> _Exercise materials_:
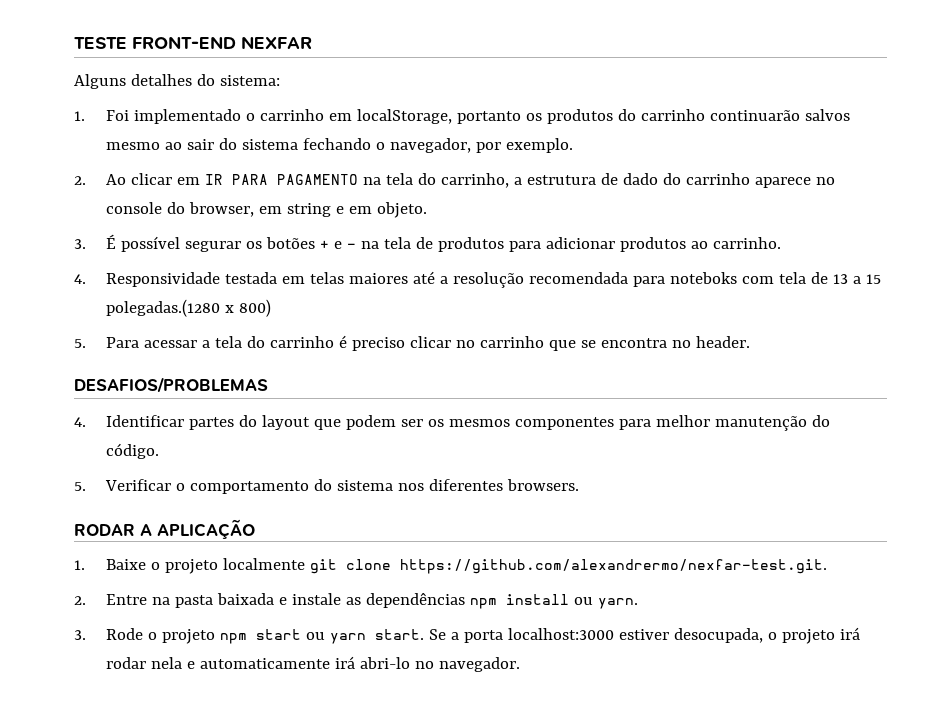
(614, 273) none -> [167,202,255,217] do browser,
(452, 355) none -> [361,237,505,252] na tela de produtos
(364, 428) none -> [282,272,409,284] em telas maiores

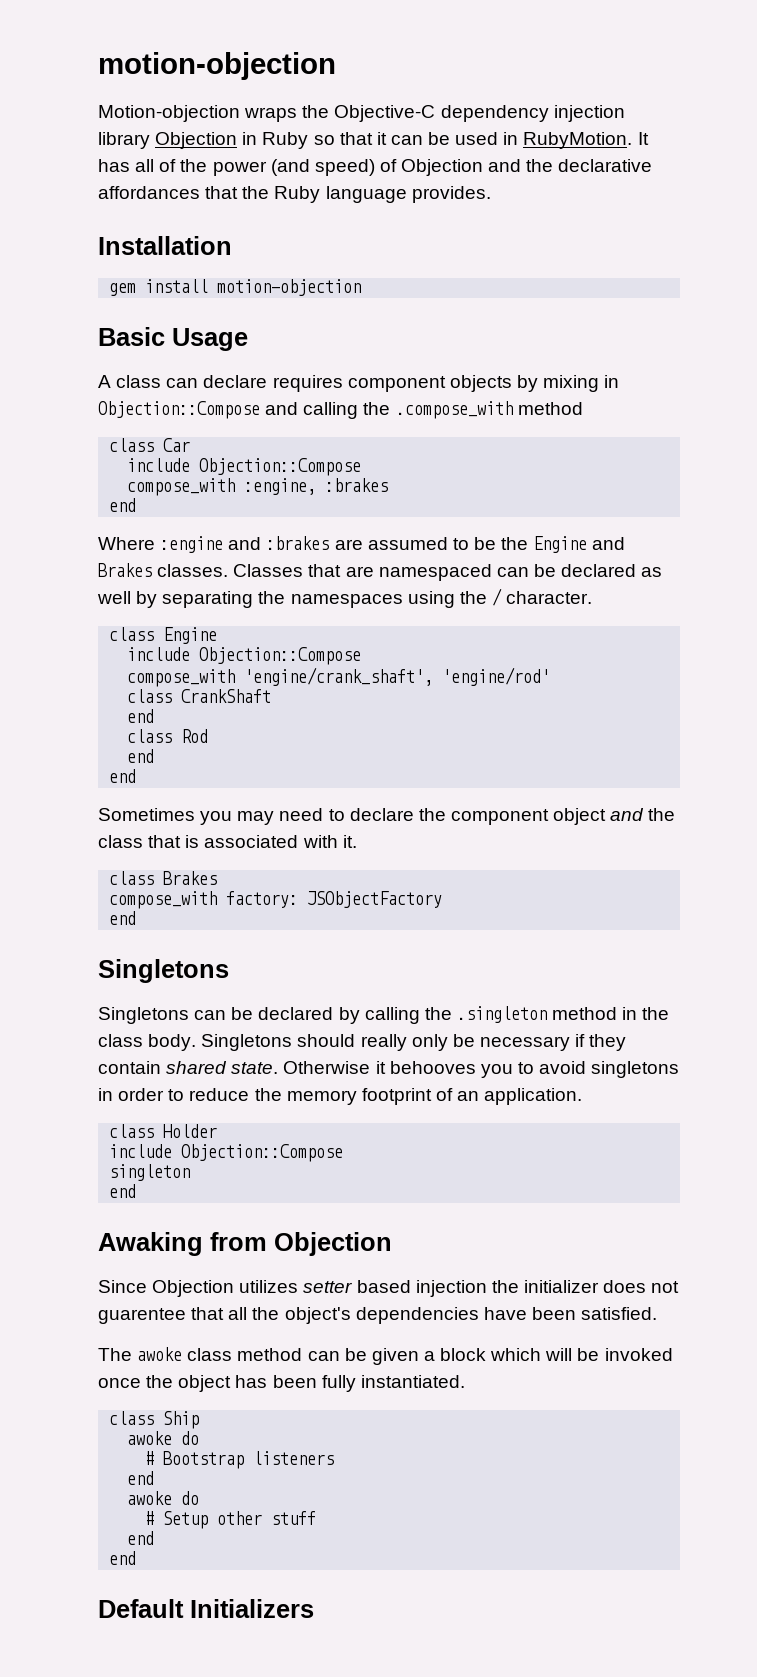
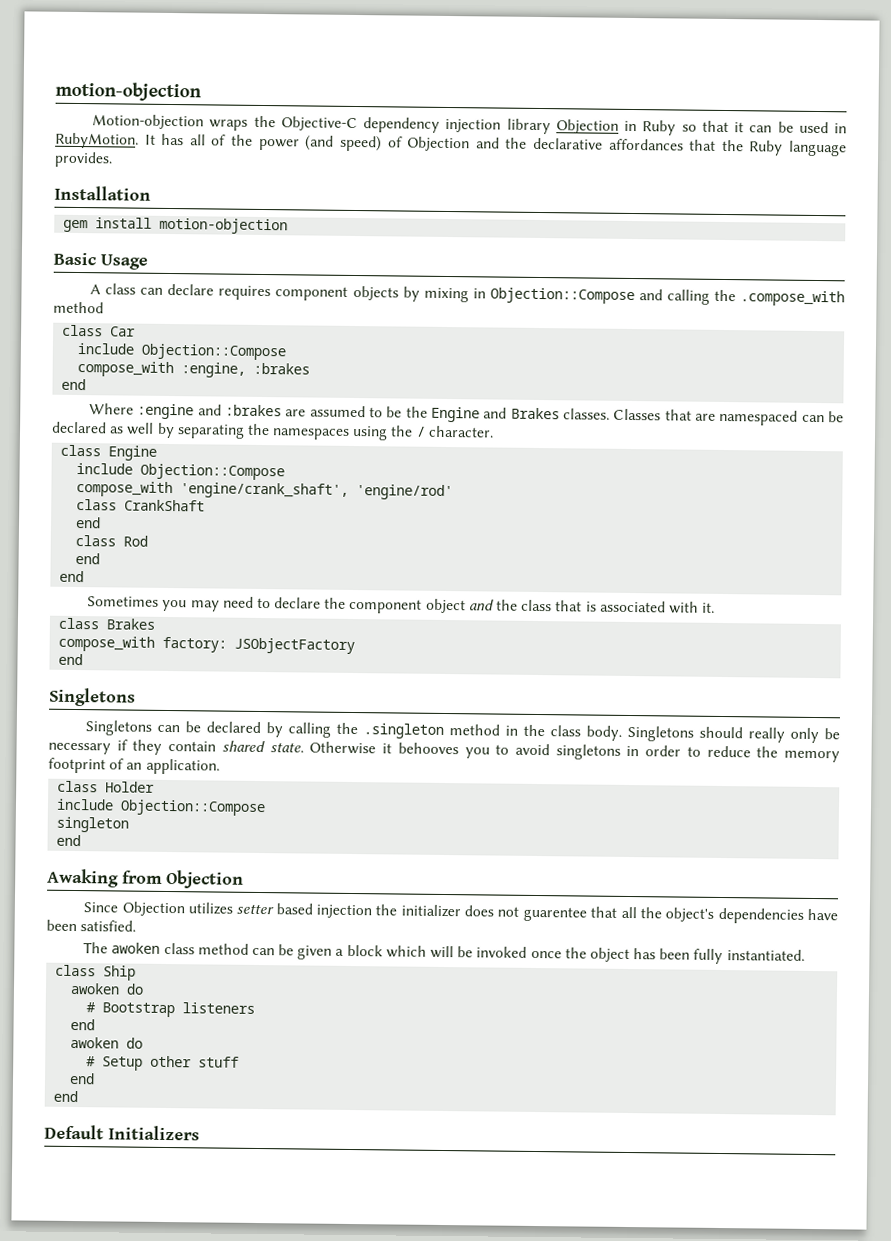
[137,1347,183,1361] awoke -> [111,942,161,954] awoken
[127,1431,173,1445] awoke -> [70,982,121,995] awoken
[127,1491,173,1505] awoke -> [70,1036,120,1049] awoken

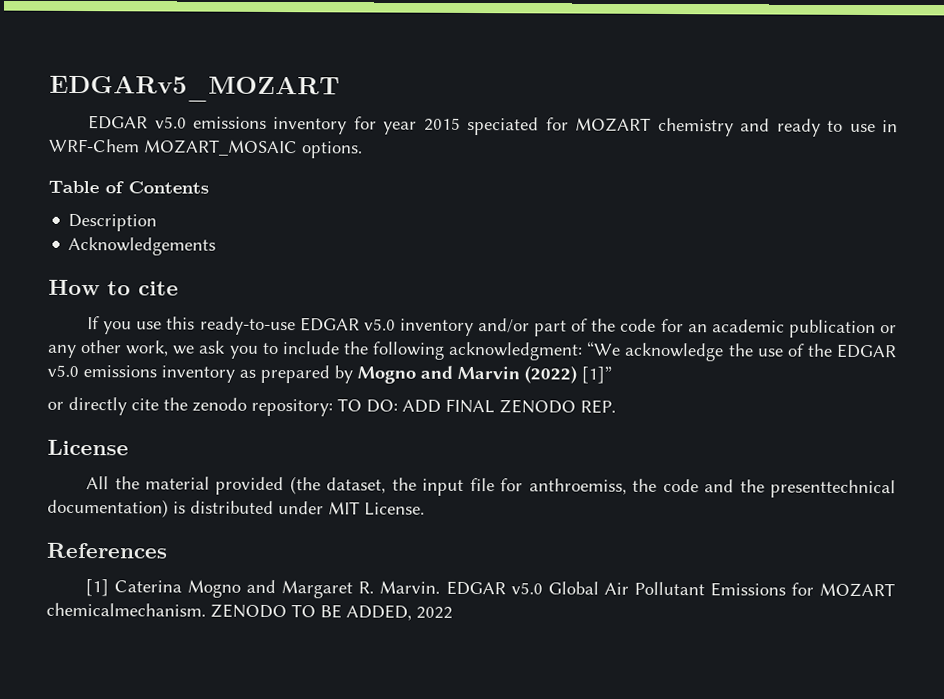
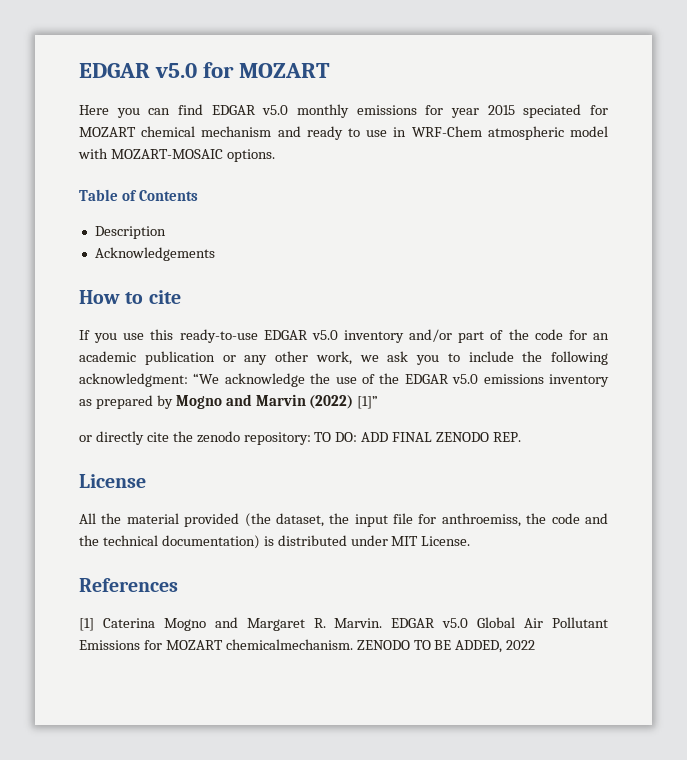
[49,75,340,103] [88,115,348,135] EDGARv5_MOZART // EDGAR v5.0 emissions inventory -> [79,62,331,78] [79,104,417,118] EDGAR v5.0 for MOZART // Here you can find EDGAR v5.0 monthly emissions
[657,117,734,137] chemistry -> [141,126,272,137] chemical mechanism
[143,139,298,157] MOZART_MOSAIC -> [487,126,608,140] [78,148,223,159] atmospheric model with MOZART-MOSAIC
[770,479,897,499] presenttechnical -> [102,535,158,546] technical

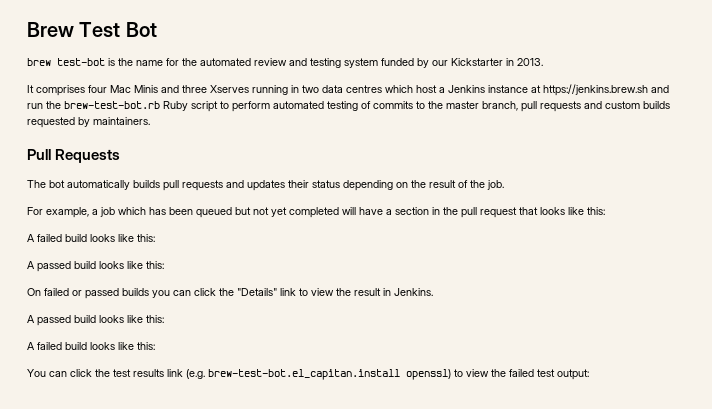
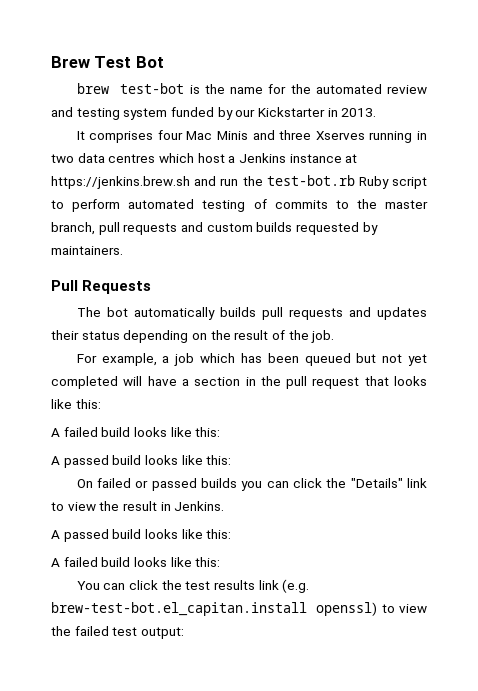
[64,101,160,109] brew-test-bot.rb -> [266,175,355,186] test-bot.rb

> _Job_: Within the listing above, how many lines hold the string "awoken"? Answer with the number only.

> _Answer box_: 3